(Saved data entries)

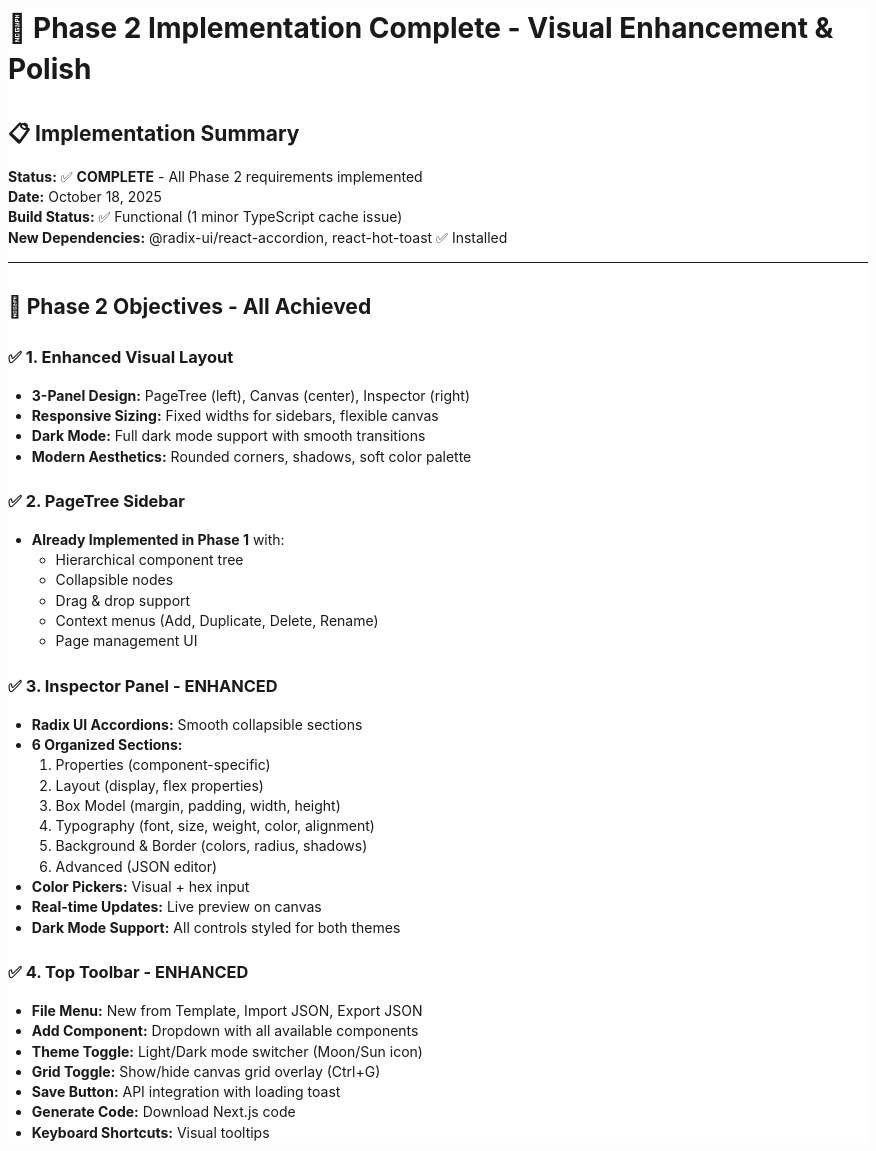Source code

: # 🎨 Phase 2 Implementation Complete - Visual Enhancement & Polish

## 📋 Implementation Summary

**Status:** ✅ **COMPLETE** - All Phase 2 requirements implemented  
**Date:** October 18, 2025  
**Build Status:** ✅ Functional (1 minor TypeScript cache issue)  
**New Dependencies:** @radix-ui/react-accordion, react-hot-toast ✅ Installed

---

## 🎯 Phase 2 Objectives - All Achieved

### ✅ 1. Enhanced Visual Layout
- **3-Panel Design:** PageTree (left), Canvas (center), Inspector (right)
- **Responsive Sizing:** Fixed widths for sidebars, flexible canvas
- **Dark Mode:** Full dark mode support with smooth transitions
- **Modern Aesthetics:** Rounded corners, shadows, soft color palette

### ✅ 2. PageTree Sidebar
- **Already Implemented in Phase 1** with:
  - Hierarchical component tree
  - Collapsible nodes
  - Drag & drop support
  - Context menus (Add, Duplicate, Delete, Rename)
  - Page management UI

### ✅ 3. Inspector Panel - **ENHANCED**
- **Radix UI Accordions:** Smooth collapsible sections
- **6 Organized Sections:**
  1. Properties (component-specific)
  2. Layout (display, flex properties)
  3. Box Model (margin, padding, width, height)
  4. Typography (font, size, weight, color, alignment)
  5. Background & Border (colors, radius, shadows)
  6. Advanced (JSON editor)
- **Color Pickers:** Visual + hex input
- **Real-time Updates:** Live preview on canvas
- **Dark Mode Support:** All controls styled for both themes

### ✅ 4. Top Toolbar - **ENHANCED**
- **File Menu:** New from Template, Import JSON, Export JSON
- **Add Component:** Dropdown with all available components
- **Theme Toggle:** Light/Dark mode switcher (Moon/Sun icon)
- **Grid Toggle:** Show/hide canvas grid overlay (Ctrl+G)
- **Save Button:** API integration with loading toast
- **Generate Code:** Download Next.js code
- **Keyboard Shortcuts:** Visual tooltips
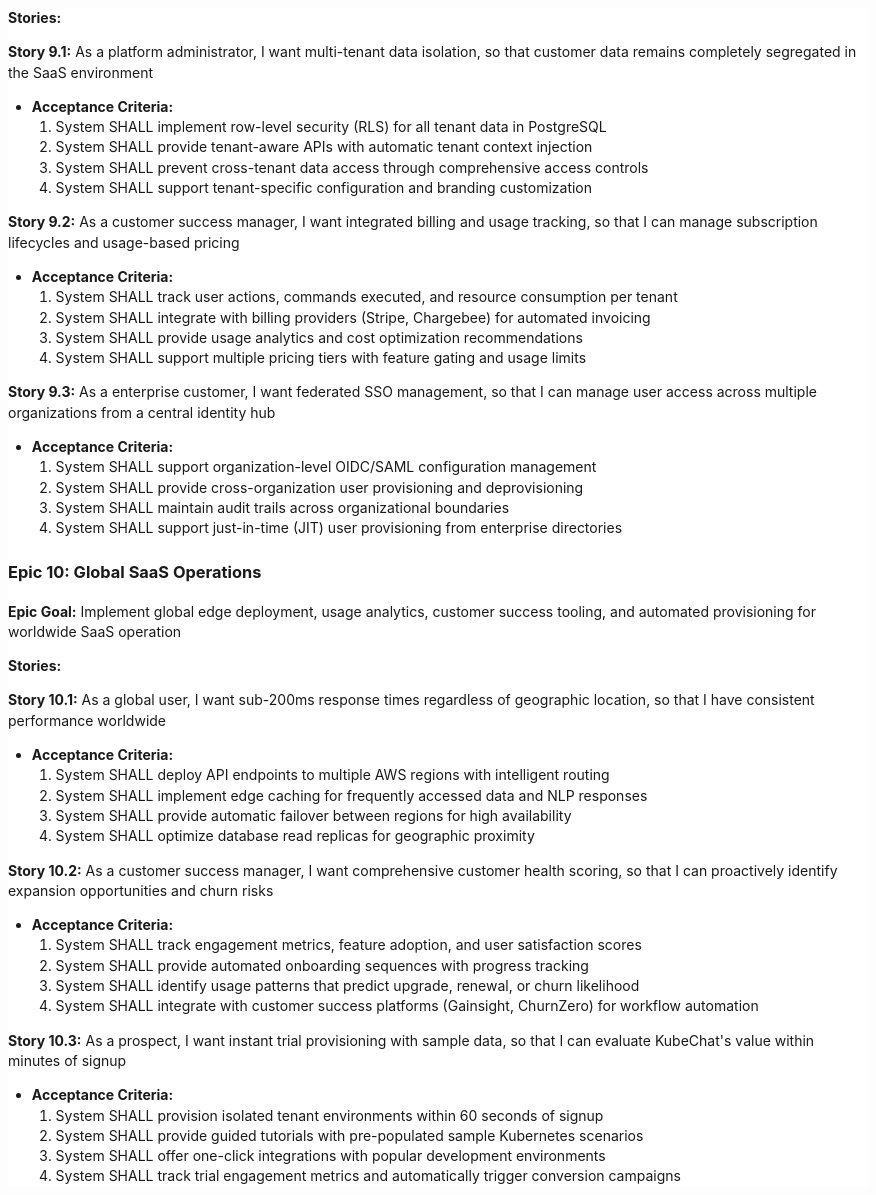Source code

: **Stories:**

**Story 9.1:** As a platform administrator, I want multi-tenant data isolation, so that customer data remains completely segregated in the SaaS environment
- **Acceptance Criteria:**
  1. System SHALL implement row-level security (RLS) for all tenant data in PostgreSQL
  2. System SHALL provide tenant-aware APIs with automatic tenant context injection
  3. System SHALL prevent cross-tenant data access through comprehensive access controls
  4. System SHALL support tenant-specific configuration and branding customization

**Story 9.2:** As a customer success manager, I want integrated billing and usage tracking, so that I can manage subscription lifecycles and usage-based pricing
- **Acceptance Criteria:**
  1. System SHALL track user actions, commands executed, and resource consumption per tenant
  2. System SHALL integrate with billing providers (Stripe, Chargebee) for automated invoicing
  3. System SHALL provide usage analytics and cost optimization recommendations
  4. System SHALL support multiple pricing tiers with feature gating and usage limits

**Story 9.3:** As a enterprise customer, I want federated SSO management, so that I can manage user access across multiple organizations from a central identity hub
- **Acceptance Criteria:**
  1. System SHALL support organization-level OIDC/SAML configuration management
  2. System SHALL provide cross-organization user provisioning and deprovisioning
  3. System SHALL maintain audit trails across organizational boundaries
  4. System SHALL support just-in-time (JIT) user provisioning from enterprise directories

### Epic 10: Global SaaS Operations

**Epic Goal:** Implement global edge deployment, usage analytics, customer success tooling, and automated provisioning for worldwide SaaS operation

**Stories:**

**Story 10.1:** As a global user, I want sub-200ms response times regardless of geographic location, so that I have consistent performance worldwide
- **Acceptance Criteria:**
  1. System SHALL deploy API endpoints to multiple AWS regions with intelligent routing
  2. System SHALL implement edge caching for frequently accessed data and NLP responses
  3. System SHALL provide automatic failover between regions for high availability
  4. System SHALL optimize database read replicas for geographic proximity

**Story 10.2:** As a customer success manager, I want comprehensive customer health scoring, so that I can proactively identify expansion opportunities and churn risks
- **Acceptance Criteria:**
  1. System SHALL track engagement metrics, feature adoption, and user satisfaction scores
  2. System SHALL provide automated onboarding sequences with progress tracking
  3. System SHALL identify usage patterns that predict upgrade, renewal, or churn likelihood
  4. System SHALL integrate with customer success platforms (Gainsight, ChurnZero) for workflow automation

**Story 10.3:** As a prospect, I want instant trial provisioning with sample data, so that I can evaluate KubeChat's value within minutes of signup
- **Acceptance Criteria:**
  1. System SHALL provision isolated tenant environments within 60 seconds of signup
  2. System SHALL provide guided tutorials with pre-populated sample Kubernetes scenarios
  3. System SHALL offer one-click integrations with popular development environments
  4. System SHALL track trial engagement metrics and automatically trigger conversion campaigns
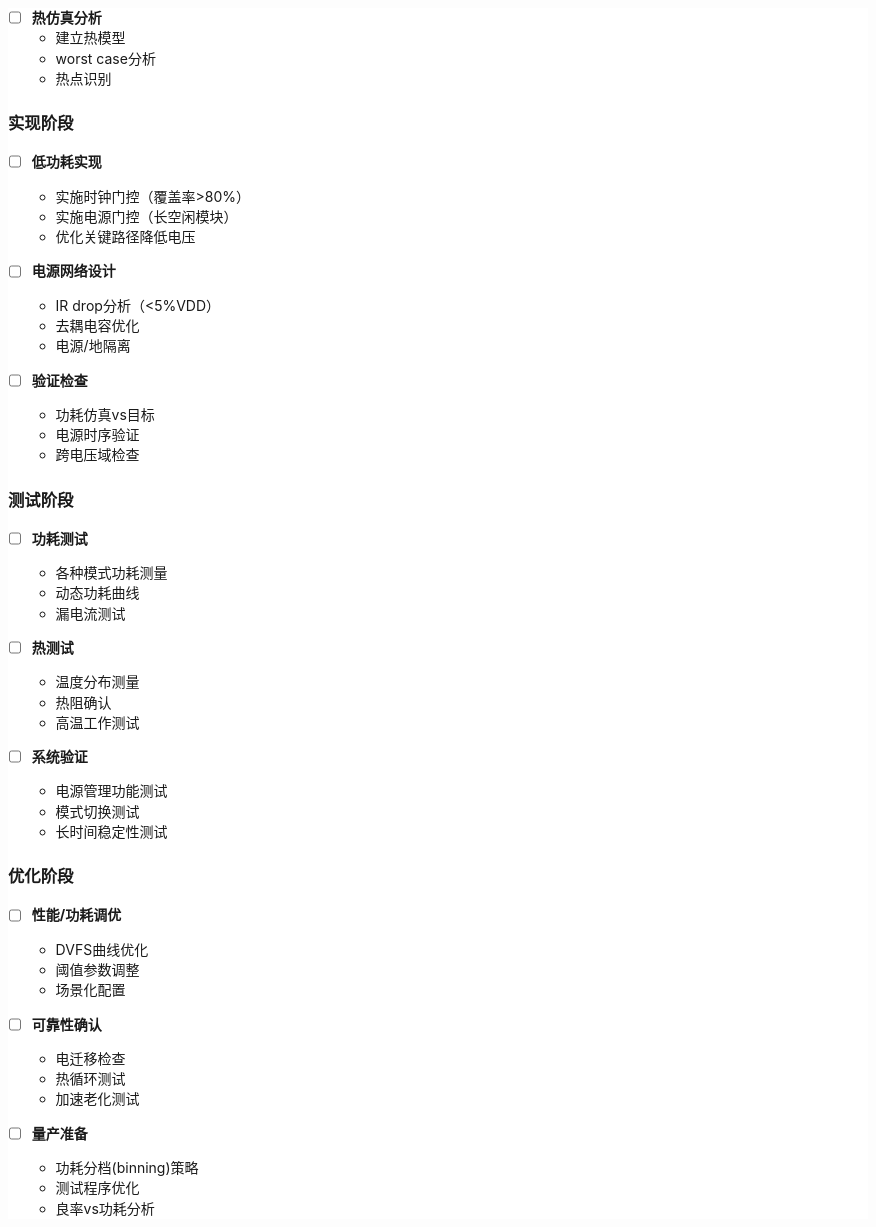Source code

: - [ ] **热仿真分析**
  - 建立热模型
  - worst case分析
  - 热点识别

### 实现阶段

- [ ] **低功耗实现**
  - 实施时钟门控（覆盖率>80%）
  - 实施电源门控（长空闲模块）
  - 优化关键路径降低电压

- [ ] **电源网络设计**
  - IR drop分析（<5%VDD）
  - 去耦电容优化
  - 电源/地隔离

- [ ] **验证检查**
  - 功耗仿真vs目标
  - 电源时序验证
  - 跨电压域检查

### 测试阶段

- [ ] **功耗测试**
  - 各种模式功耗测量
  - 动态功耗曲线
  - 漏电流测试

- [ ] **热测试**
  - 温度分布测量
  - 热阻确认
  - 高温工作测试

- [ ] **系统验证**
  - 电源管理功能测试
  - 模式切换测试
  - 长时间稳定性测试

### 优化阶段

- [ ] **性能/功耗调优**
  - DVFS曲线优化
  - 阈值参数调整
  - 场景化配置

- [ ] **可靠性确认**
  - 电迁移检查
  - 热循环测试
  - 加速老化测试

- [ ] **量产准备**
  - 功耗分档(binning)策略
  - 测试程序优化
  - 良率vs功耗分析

▸ **Task objective**: Exactly one number is the expected answer: the count of lines in the entries where the word "Phase" is found.

▸ **Task output**: 4